Mar 26 15:34:55 theseus kernel: md: import_slot: 0 empty
Mar 26 15:34:55 theseus kernel: md: import disk1: (sdb) HGST_HDN724040ALE640_PK2334PEGNK5PT size: 3907018532 
Mar 26 15:34:55 theseus kernel: md: import disk2: (sdc) HGST_HDN724040ALE640_PK2338P4HYSBJC size: 3907018532 
Mar 26 15:34:55 theseus kernel: md: import disk3: (sdd) HGST_HDN724040ALE640_PK2338P4HYSN7C size: 3907018532 
Mar 26 15:34:55 theseus kernel: md: import disk4: (sde) HGST_HDN726040ALE614_K7GNWRDB size: 3907018532 
Mar 26 15:34:55 theseus kernel: md: import disk5: (nvme0n1) Patriot_M.2_P310_240GB_P310HHBB230822001791 size: 234430040 

So no parity.

 

Note on disk5. SSDs in the array cannot be trimmed. Usually these would be assigned to cache or some other pool.

  • Community Expert

Looks like license couldn't be read either.

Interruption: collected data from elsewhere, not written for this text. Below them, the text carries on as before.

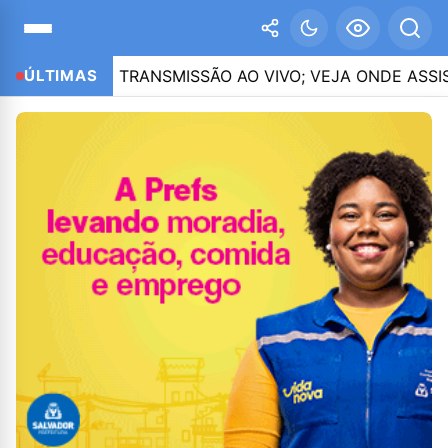
ÕES DE TRANSMISSÃO AO VIVO; VEJA ONDE ASSISTIR
ÚLTIMAS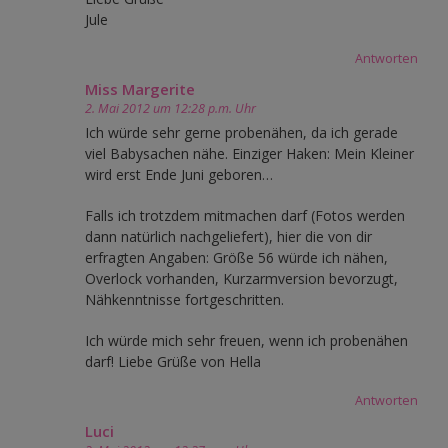
Jule
Antworten
Miss Margerite
2. Mai 2012 um 12:28 p.m. Uhr
Ich würde sehr gerne probenähen, da ich gerade
viel Babysachen nähe. Einziger Haken: Mein Kleiner
wird erst Ende Juni geboren…
Falls ich trotzdem mitmachen darf (Fotos werden
dann natürlich nachgeliefert), hier die von dir
erfragten Angaben: Größe 56 würde ich nähen,
Overlock vorhanden, Kurzarmversion bevorzugt,
Nähkenntnisse fortgeschritten.
Ich würde mich sehr freuen, wenn ich probenähen
darf! Liebe Grüße von Hella
Antworten
Luci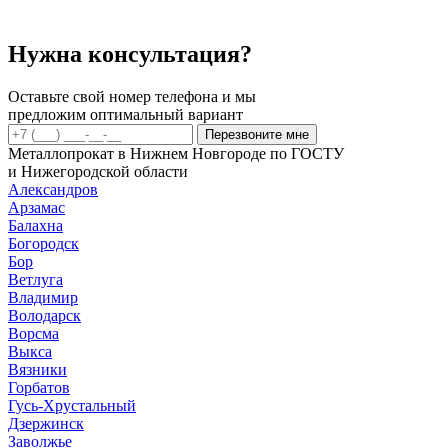
Нужна консультация?
Оставьте свой номер телефона и мы
предложим оптимальный вариант
Перезвоните мне
Металлопрокат в Нижнем Новгороде по ГОСТУ
и Нижегородской области
Александров
Арзамас
Балахна
Богородск
Бор
Ветлуга
Владимир
Володарск
Ворсма
Выкса
Вязники
Горбатов
Гусь-Хрустальный
Дзержинск
Заволжье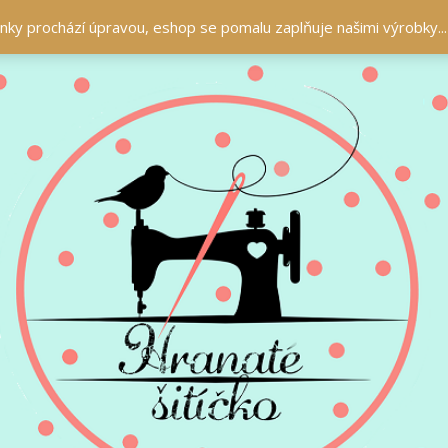
ránky prochází úpravou, eshop se pomalu zaplňuje našimi výrobky..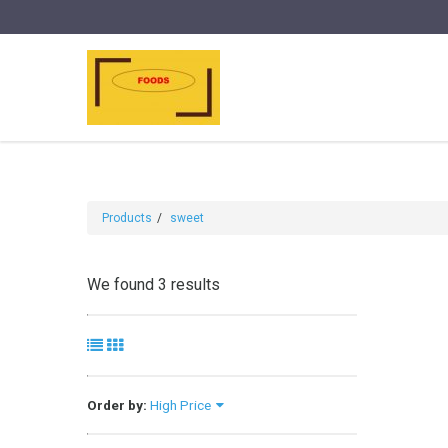
Products
sweet
We found 3 results
Order by:
High Price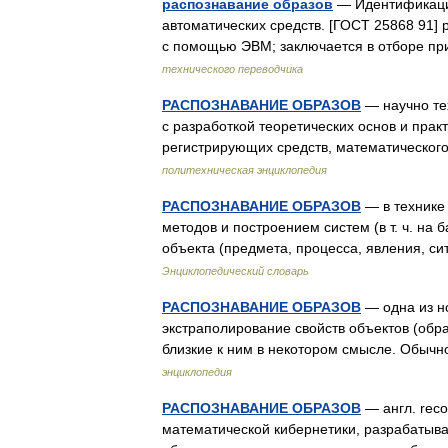
распознавание образов
— Идентификаци
автоматических средств. [ГОСТ 25868 91]
с помощью ЭВМ; заключается в отборе пр
технического переводчика
РАСПОЗНАВАНИЕ ОБРАЗОВ
— научно тех
с разработкой теоретических основ и прак
регистрирующих средств, математическо
политехническая энциклопедия
РАСПОЗНАВАНИЕ ОБРАЗОВ
— в технике 
методов и построением систем (в т. ч. на
объекта (предмета, процесса, явления, с
Энциклопедический словарь
РАСПОЗНАВАНИЕ ОБРАЗОВ
— одна из но
экстраполирование свойств объектов (обр
близкие к ним в некотором смысле. Обыч
энциклопедия
РАСПОЗНАВАНИЕ ОБРАЗОВ
— англ. recog
математической кибернетики, разрабаты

Mar 26 15:34:55 theseus emhttpd: Unregistered Flash device error (ENOFLASH3)

Hopefully it can be copied or you have a copy.

  • Author

@trurl Thanks, I managed to restore from a backup from myunraid.net (divine intervention, there was a backup from yesterday afternoon). Only some weird issues with restoring samba shares, but that might as well have been caused by Win11 f*ckery.

There's a number of issues (well, I like to call them project constraints lol) with the NAS as is. All of these will change with what I have planned, provided I scrounge up a decent budget for it. For now I'm learning the ropes (shares, dockers, vpn, etc.) and low-key trying to break it to see if I can fix it on my own. Though this crash was unexpected.

I'll get a better case and hardware. More and better storage. Then I'll set up ZFS and caching and all that jazz. UPS, VPN tunelling and access, etc.
For now I'm content with the lil' frankenstein chugging along under a table, presenting a public SMB share to my home network and a few services.

Sincere thanks for your explanations and patience.